Nicht, als wir uns wegen eines Missverständnisses so gestritten haben, dass Harry kurz davor war, mir einen Flug nach London zu buchen, nicht verstehen konnte, dass ich trotzdem noch bei ihm bleiben wollte. Und ich ihm erklärt habe, dass man Menschen, die man liebt, nicht einfach verlässt.
Nie werde ich sein Gesicht vergessen, denn es war das erste Mal, dass einer von uns beiden diese drei Worte ausgesprochen hatte.

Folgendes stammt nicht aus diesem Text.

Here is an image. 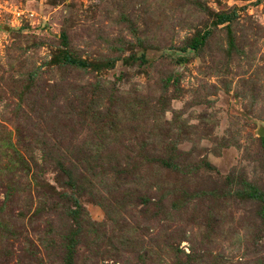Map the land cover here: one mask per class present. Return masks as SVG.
Segmentation results:
<instances>
[{
  "label": "rangeland",
  "instance_id": "rangeland-1",
  "mask_svg": "<svg viewBox=\"0 0 264 264\" xmlns=\"http://www.w3.org/2000/svg\"><path fill=\"white\" fill-rule=\"evenodd\" d=\"M254 191L264 0H0V264H264Z\"/></svg>",
  "mask_w": 264,
  "mask_h": 264
},
{
  "label": "trees",
  "instance_id": "trees-1",
  "mask_svg": "<svg viewBox=\"0 0 264 264\" xmlns=\"http://www.w3.org/2000/svg\"><path fill=\"white\" fill-rule=\"evenodd\" d=\"M63 60L65 62L69 63V64H74V65H79V66H85V63L84 62L73 58L71 55H65ZM115 61H116V59H114V58L113 59H109L107 61V63H106L107 69H112L113 66H114ZM248 196L250 198L257 199L259 201H262V199H264V193H260L258 191H254V192L250 193Z\"/></svg>",
  "mask_w": 264,
  "mask_h": 264
}]
</instances>
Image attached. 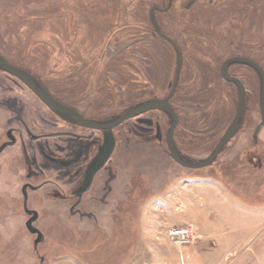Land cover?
I'll use <instances>...</instances> for the list:
<instances>
[{
    "label": "rangeland",
    "instance_id": "1",
    "mask_svg": "<svg viewBox=\"0 0 264 264\" xmlns=\"http://www.w3.org/2000/svg\"><path fill=\"white\" fill-rule=\"evenodd\" d=\"M168 2L0 0V56L56 101L106 123L168 97L178 52L174 144L186 162H202L237 107L222 64L247 58L264 73V0ZM153 7L177 50L153 29ZM226 74L245 90L242 123L209 165L191 169L168 153L165 112L111 131L83 128L0 69V264H264L261 80L243 62ZM108 137L110 154L85 189Z\"/></svg>",
    "mask_w": 264,
    "mask_h": 264
},
{
    "label": "water",
    "instance_id": "2",
    "mask_svg": "<svg viewBox=\"0 0 264 264\" xmlns=\"http://www.w3.org/2000/svg\"><path fill=\"white\" fill-rule=\"evenodd\" d=\"M170 3H171V0H169L166 6V9L169 8ZM153 11H154V7L151 8L149 11V20L151 22L153 29L160 37L168 40L174 46L171 40L167 38L165 35H163L158 30L155 24L154 18H153ZM179 59H180L179 53L176 52L175 73H174V78H173V84L171 87V92L168 97H166L165 99H153L150 101H144L141 104L131 108L130 110H128L123 115L116 118L115 120L106 122V123H100V122H95V121L85 119L77 111L56 101L32 76H30L27 72L12 66L1 56H0V68H2L8 74L12 75L14 78L20 81L23 85H25L32 92V94L52 113L61 115L63 117L64 116L68 117L71 121H73L78 126L83 127V128L96 130V131H111L115 129L116 127H118L122 122L129 120L131 118H134L136 116H139L141 114H144L146 112L153 111V110L165 112L171 119V123H170L169 129L167 131L166 138H165L166 147H167V150H168V153L171 159L175 161L177 164L185 168L198 169V168H202V167L209 165L216 158V156L221 151L225 143L236 133V131L239 128V121L245 110V90L243 88V85L237 78H231L226 74L227 65L232 62H236V61L243 62L245 64H248L252 68H254L260 77V80H261L260 99H259L260 125L256 133L258 132L260 128L264 130V73L262 69L259 67V65H257L255 62L247 58L232 57L226 60L222 64V66L220 67L221 76L225 80L232 82L237 88L238 101H237L236 111H235V114H234V117L231 123L225 130L222 138L220 139L218 145L216 146L211 156L202 162H199L196 164H190V163H187L181 160L175 150V146L173 144V131L177 123V118H176L175 112L173 111V109L168 103V100L172 96L176 83H177L178 71H179ZM111 147H112V139L108 137L105 146L103 147V149L100 151V153L96 156V158L93 160V162L88 167V170L86 172V185L84 186L85 189L87 188V185L92 180L94 174L99 170L101 165L107 159L108 155L110 154ZM35 216H36V213L33 212L32 216L29 218V220L26 223L27 229L30 230L31 232L35 231V228H33L32 226V221L34 220ZM37 237L38 238L40 237L38 233H37Z\"/></svg>",
    "mask_w": 264,
    "mask_h": 264
},
{
    "label": "flooded vegetation",
    "instance_id": "3",
    "mask_svg": "<svg viewBox=\"0 0 264 264\" xmlns=\"http://www.w3.org/2000/svg\"><path fill=\"white\" fill-rule=\"evenodd\" d=\"M158 8H155L154 7V11L155 10H157ZM159 10V9H158ZM153 11V12H154ZM158 28V27H157ZM159 30V29H158ZM164 35V34H163ZM167 37V36H166ZM168 38V37H167ZM172 42V41H171ZM173 43V42H172ZM174 44V43H173ZM174 48H175V50H177V48H176V46H175V44H174V46H173ZM229 65V64H228ZM227 65V66H228ZM177 80H178V78H177ZM170 94V93H169ZM173 95V94H172ZM170 105V104H169ZM74 110V109H73ZM50 111V110H49ZM76 111V110H75ZM174 111V110H173ZM51 112V111H50ZM175 112V111H174ZM56 116H59V117H61V118H63V119H65V120H67L68 122H70V124H73V125H77L76 123H74L73 121H71L68 117H63V116H61V115H57V114H55ZM175 115H176V113H175ZM82 116V115H81ZM83 117V116H82ZM176 118H177V116H176ZM242 118L243 117H241V119H240V121H239V125H240V123H242ZM170 121H171V119H170ZM177 122H178V119H177ZM171 123V122H170ZM78 126V125H77ZM258 127H259V125H258ZM258 131H263L264 132V130L262 129V128H260ZM173 133H174V131H173ZM167 134V133H166ZM166 138V137H165ZM107 141V140H106ZM105 144H106V142H105ZM173 144H174V139H173ZM174 146H175V144H174ZM167 148V147H166ZM103 149V148H102ZM175 150H176V152H177V154H178V156H179V158L181 159V160H183L184 162H186V160H185V158L178 152V150H177V148H176V146H175ZM101 151V150H100ZM100 153V152H99ZM98 153V154H99ZM97 154V155H98ZM96 155V156H97ZM96 156L91 160V162L89 163V165L86 167V170H85V180H86V172H87V170H88V167L90 166V164L93 162V160L96 158ZM187 163H189V162H187ZM197 163H199V162H197ZM190 164H194V163H190ZM196 164V163H195ZM94 176H95V174H94ZM93 176V177H94ZM93 179V178H92ZM25 209V208H24Z\"/></svg>",
    "mask_w": 264,
    "mask_h": 264
},
{
    "label": "built area",
    "instance_id": "4",
    "mask_svg": "<svg viewBox=\"0 0 264 264\" xmlns=\"http://www.w3.org/2000/svg\"><path fill=\"white\" fill-rule=\"evenodd\" d=\"M171 234L174 237L178 236V238L180 239V242H184L185 237H186V234H184L182 230L173 231Z\"/></svg>",
    "mask_w": 264,
    "mask_h": 264
},
{
    "label": "crops",
    "instance_id": "5",
    "mask_svg": "<svg viewBox=\"0 0 264 264\" xmlns=\"http://www.w3.org/2000/svg\"><path fill=\"white\" fill-rule=\"evenodd\" d=\"M1 101V100H0ZM3 108V106H1V104H0V110ZM5 109V108H4ZM4 109H2V110H4Z\"/></svg>",
    "mask_w": 264,
    "mask_h": 264
},
{
    "label": "bare ground",
    "instance_id": "6",
    "mask_svg": "<svg viewBox=\"0 0 264 264\" xmlns=\"http://www.w3.org/2000/svg\"><path fill=\"white\" fill-rule=\"evenodd\" d=\"M0 69H2V68H0ZM3 70V69H2ZM10 75V74H9ZM10 76H12V75H10ZM16 79V78H15Z\"/></svg>",
    "mask_w": 264,
    "mask_h": 264
}]
</instances>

Genauso wenig habe ich bereut, ihm mein erstes Mal geschenkt zu haben. Ich habe mich erst getraut, es ihm zu sagen, als es bereits passiert war und habe es damit tatsächlich geschafft, ihn sprachlos zu machen. Nicht, weil ich bereits 27 bin, sondern weil es ihn überrascht hat, wie wenig man mir angemerkt hat, dass ich das noch nie zuvor getan habe. Aber genau das war der Grund dafür, ich wollte nicht, dass er sich deswegen anders verhält. Doch das war auch überhaupt nicht notwendig.
Obwohl wir beide kaum genug voneinander bekommen konnten, war er fürsorglich, hingebungsvoll und sanft, hat mir die Gelegenheit gegeben, jede Berührung und jedes Kribbeln voll und ganz zu genießen. Sex mit ihm ist, wie alles, das wir gemeinsam erleben, atemberaubend und wunderschön.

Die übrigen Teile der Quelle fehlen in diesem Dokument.